→ Ausgewählter Text
◆ ◆ ◆ ◆

RV02

Von der 5. Klasse bis hin zum Abitur besuchte ich stets von Multikulturalität geprägte Schulen. Streitigkeiten bezüglich religiöser Ansichten gehörten zur Tagesordnung. Nachdem diese Streitigkeiten immer häufiger auch physisch ausgetragen wurden, war unsere Klassenlehrerin gewissermaßen gezwungen Maßnahmen zu ergreifen. So wurden mehrere Lehreinheiten zu den Themen „Religionsfreiheit“ und „Interkulturelle Kompetenz“ abgehalten, um diesen Streitigkeiten Abhilfe zu verschaffen. Die Einheiten umfassten u.a. intensive Auseinandersetzung mit den drei Weltreligionen sowie eine Aufarbeitung religiöser Konflikte der Weltgeschichte. Die anschließenden Diskussionen waren sehr lebhaft, allerdings weniger von Streit geprägt als zuvor. Auch die anschließenden zwei Jahre, die ich in dieser Klasse verbrachte, waren nur noch von wenigen Streitigkeiten bezüglich der Religionsfrage geprägt.

◆ ◆ ◆ ◆

→ Vorliegendes Material
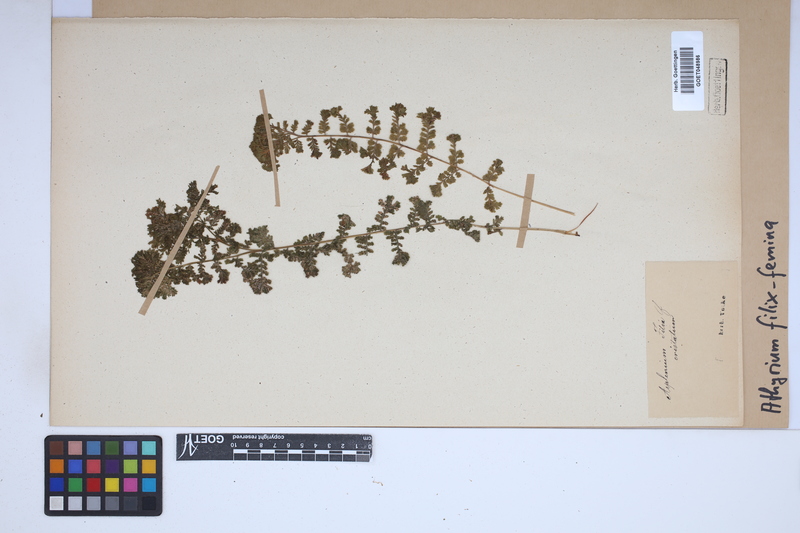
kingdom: Plantae
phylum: Tracheophyta
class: Polypodiopsida
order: Polypodiales
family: Athyriaceae
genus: Athyrium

◆ ◆ ◆ ◆

→ Ziel der Aufgabe
Führen Sie den Text über religiöse Streitigkeiten in der Schulklasse im Anschluss an seinen letzten Satz fort.

→ Lösung
Einzuordnen ist diese Maßnahe als praktische Anwendung der interkulturellen Pädagogik.

Für zukünftige Praktika sollte ich mir merken, stets nach dem Grund für Streitigkeiten fragen, um diesen so besser entgegenwirken zu können. Wie man auch am vorangegangen Beispiel gut erkennen kann, lassen sich die meisten Streitigkeiten durch Kommunikation und zielgerichtete Bildung beheben. Denn ein Großteil der religiösen Streitigkeiten in meiner Klasse ließ sich auf schlichte Unwissenheit zurückführen.

Maßnahmen, die wie diese, zur Kommunikation bezüglich spezifischer Themen Beitragen, lassen sich wahrscheinlich in jeder Klassengemeinschaft anwenden. Hierfür muss nur der Lehrplan allerdings die entsprechenden Freiräume bieten.